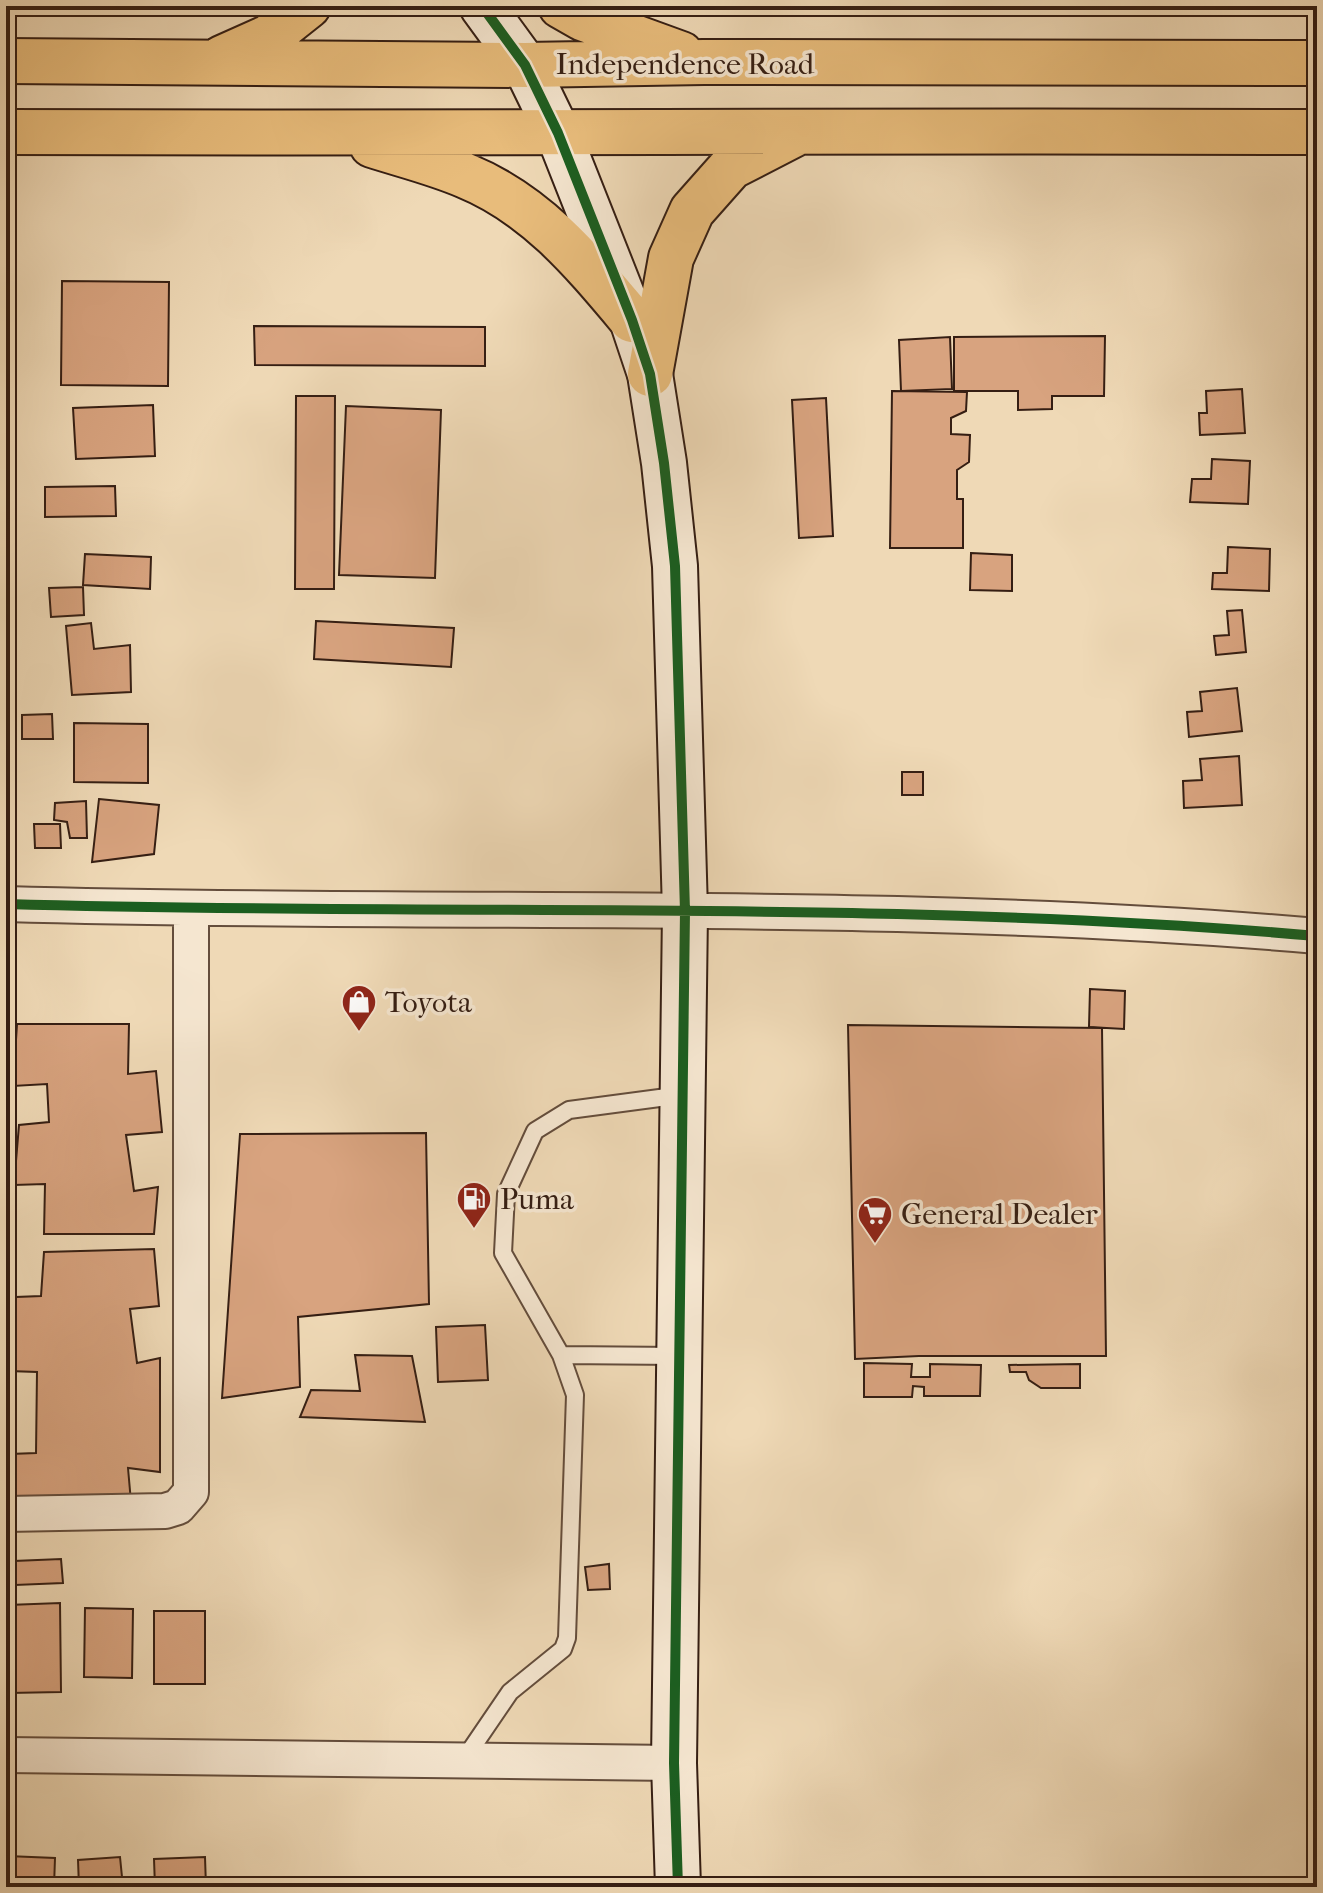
<svg xmlns="http://www.w3.org/2000/svg" width="1323" height="1893" viewBox="0 0 1323 1893" font-family="'IM FELL French Canon',serif">
  <rect width="100%" height="100%" fill="#efd9b6"/>
  <filter id="stains"><feTurbulence type="fractalNoise" baseFrequency=".0025" numOctaves="4"/><feColorMatrix values="0 0 0 0 .2 0 0 0 0 .09 0 0 0 0 .02 0 0 0 .5 -.17"/></filter>
  <radialGradient id="worn" r=".72"><stop offset=".6" stop-color="#630" stop-opacity="0"/><stop offset="1" stop-color="#630" stop-opacity=".3"/></radialGradient>
  <!-- building -->
  <path fill="#d8a37f" stroke="#351e13" stroke-width="2" d="M62 281 169 282 168 386 61 385Z
    M254 326 485 327V366L255 365Z
    M1105 336 1104 396H1052V409L1018 410V391H954V337Z
    M950 337 952 389 901 391 899 340Z
    M1242 389 1245 433 1200 435 1199 413H1207L1206 391Z
    M892 391 967 392 966 411 951 418V434L970 435 969 462 957 470V499H963V548H890Z
    M296 396H335L334 589H295Z
    M826 398 833 536 799 538 792 400Z
    M153 405 155 456 76 459 73 408Z
    M346 406 441 410 435 578 339 575Z
    M1212 459 1250 461 1248 504 1190 502 1192 479H1211Z
    M115 486 116 516 45 517V487Z
    M1228 547 1270 549 1269 591 1212 589 1213 573H1227Z
    M971 553 1012 555V591L970 590Z
    M85 554 151 557 150 589 83 585Z
    M83 587 84 615 51 617 49 588Z
    M1242 610 1246 652 1216 655 1214 636 1229 635 1227 611Z
    M316 621 454 628 451 667 314 659Z
    M91 623 94 649 130 645 131 692 72 695 66 626Z
    M1237 688 1242 731 1189 737 1187 712 1202 711 1200 692Z
    M52 714 53 739H22V715Z
    M74 723 148 724V783L74 782Z
    M1239 756 1242 805 1184 808 1183 781 1202 780 1200 759Z
    M902 772H923V795H902Z
    M99 799 159 805 154 854 92 862Z
    M86 801 87 838H70L67 822 54 820 55 803Z
    M34 824H60L61 848H35Z
    M1090 989 1125 991 1124 1029 1089 1027Z
    M17 1024H129L128 1074 156 1071 162 1132 126 1135 134 1191 158 1187 154 1234H44L45 1184 14 1185 19 1125 49 1122 47 1084 13 1086Z
    M848 1025 1102 1028 1106 1356H919L855 1359Z
    M426 1133 429 1304 298 1317 300 1387 222 1398 240 1134Z
    M154 1249 159 1306 130 1309 137 1363 160 1358V1472L128 1468 131 1502 6 1510 10 1454 36 1453 37 1372 9 1371 16 1297 41 1296 44 1252Z
    M485 1325 488 1380 438 1382 436 1327Z
    M355 1355 412 1356 425 1422 300 1417 311 1390 360 1391Z
    M864 1363 912 1364 911 1377H930V1364L981 1365 980 1396H924V1387L913 1386 912 1397H864Z
    M1080 1364V1388H1041L1029 1380 1026 1372H1010L1009 1365Z
    M61 1559 63 1583 15 1585 14 1561Z
    M609 1564 610 1589 588 1590 585 1567Z
    M60 1603 61 1692 9 1693 8 1605Z
    M85 1608 133 1609 132 1678 84 1677Z
    M154 1611H205V1684H154Z
    M7 1856 55 1858 54 1887H6Z
    M120 1857 123 1887H79L78 1860Z
    M205 1857 206 1887H155L154 1859Z"/>
  <g fill="none" stroke-linecap="round" stroke-linejoin="round">
    <defs>
      <path id="lane" d="M561 1355 679 1356
        M463 1761 510 1692 563 1649 567 1638 575 1395 561 1355 503 1253 506 1194 535 1131 569 1110 682 1095"/>
      <path id="street" d="M6 904C443 917 881 898 1317 936
        M6 1514 165 1511 178 1507 191 1492V909
        M6 1755 674 1763"/>
      <path id="secondary" d="M482 6 525 65 558 133 632 320 650 374 664 463 675 566 685 911 674 1763 678 1887"/>
      <path id="primary" d="M561 6 582 18 681 54
        M222 58 269 37 308 6
        M6 61 525 65 704 62 1317 63
        M6 132C443 134 880 130 1317 132
        M372 145C403 155 436 163 466 176 537 205 584 263 632 320
        M650 374 671 258 692 211 731 167 797 133"/>
    </defs>
    <!-- lane casing -->
    <use href="#lane" stroke="#644d3c" stroke-width="20"/>
    <!-- street casing -->
    <use href="#street" stroke="#644d3c" stroke-width="38"/>
    <!-- secondary casing -->
    <use href="#secondary" stroke="#351e13" stroke-width="48"/>
    <!-- primary casing -->
    <use href="#primary" stroke="#351e13" stroke-width="48"/>
    <!-- lane -->
    <use href="#lane" stroke="#f5e6d0" stroke-width="16"/>
    <!-- street -->
    <use href="#street" stroke="#f5e6d0" stroke-width="34"/>
    <!-- secondary -->
    <use href="#secondary" stroke="#f5e6d0" stroke-width="44"/>
    <!-- primary -->
    <use href="#primary" stroke="#e8bc7b" stroke-width="44"/>
    <defs>
      <path id="cycleway" d="M482 6 525 65 558 133 632 320 650 374 664 463 675 566 685 911 674 1763 678 1887
        M6 904C443 917 881 898 1317 936"/>
    </defs>
    <!-- cycleway casing -->
    <use href="#cycleway" stroke="#f5e6d0" stroke-width="15"/>
    <!-- cycleway -->
    <use href="#cycleway" stroke="#1b5e20" stroke-width="10"/>
  </g>
  <!-- icons -->
  <defs>
    <symbol id="shop-pin" viewBox="-11 -11 22 30"><path d="M0 17L-7.5 6A9.5 9.5 0 1 1 7.5 6Z" fill="#8f2418" stroke="#f5e6d0"/><path d="M-5-2.5h2.3a2.7 3.5 0 0 1 5.4 0H5L5.5 6h-11ZM-1.5-2.5h3a1.5 2.3 0 0 0-3 0Z" fill="#fff"/></symbol>
    <symbol id="fuel-pin" viewBox="-11 -11 22 30"><path d="M0 17L-7.5 6A9.5 9.5 0 1 1 7.5 6Z" fill="#8f2418" stroke="#f5e6d0"/><path d="M-5.5-6h7V0h2V4h1.3V-2.5L3-4.5l.8-.8L6-3V5H2.5V1h-1V6h-7ZM-4.2-4.7v3.2H.2V-4.7Z" fill="#fff"/></symbol>
    <symbol id="supermarket-pin" viewBox="-11 -11 22 30"><path d="M0 17L-7.5 6A9.5 9.5 0 1 1 7.5 6Z" fill="#8f2418" stroke="#f5e6d0"/><path d="M-6-5.5h2.5l.6 2H6L4.5 2H-2.5L-4.4-4H-6ZM-1.5 3.2a1.3 1.3 0 1 0 .1 0ZM3 3.2a1.3 1.3 0 1 0 .1 0Z" fill="#fff"/></symbol>
  </defs>
  <g fill-rule="evenodd">
    <use href="#shop-pin" x="339" y="982" width="40" height="54"/>
    <use href="#fuel-pin" x="454" y="1179" width="40" height="54"/>
    <use href="#supermarket-pin" x="855" y="1194" width="40" height="54"/>
  </g>
  <g text-anchor="middle" dominant-baseline="central" stroke-width="7" stroke-linejoin="round" paint-order="stroke">
    <!-- street labels -->
    <g font-size="30" fill="#351e13" stroke="#f5e6d0">
      <text x="685" y="64">Independence Road</text>
    </g>
    <!-- poi labels -->
    <g font-size="30" fill="#351e13" stroke="#f5e6d0" text-anchor="start">
      <text x="385" y="1002">Toyota</text>
      <text x="500" y="1199">Puma</text>
      <text x="901" y="1214">General Dealer</text>
    </g>
  </g>
  <!-- margin -->
  <rect width="1323" height="1893" fill="none" stroke="#efd9b6" stroke-width="32"/>
  <rect x="8" y="8" width="1307" height="1877" fill="none" stroke="#351e13" stroke-width="4"/>
  <rect x="16" y="16" width="1291" height="1861" fill="none" stroke="#351e13" stroke-width="2"/>
  <rect width="100%" height="100%" filter="url(#stains)"/>
  <rect width="100%" height="100%" fill="url(#worn)"/>
</svg>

────────────────

TASK ▸
When you reach the line that contains "<!-- margin -->" in the material above, please copy it and every line after it exactly, stopping only at the last line.

ANSWER TO THE EXERCISE ▸
  <!-- margin -->
  <rect width="1323" height="1893" fill="none" stroke="#efd9b6" stroke-width="32"/>
  <rect x="8" y="8" width="1307" height="1877" fill="none" stroke="#351e13" stroke-width="4"/>
  <rect x="16" y="16" width="1291" height="1861" fill="none" stroke="#351e13" stroke-width="2"/>
  <rect width="100%" height="100%" filter="url(#stains)"/>
  <rect width="100%" height="100%" fill="url(#worn)"/>
</svg>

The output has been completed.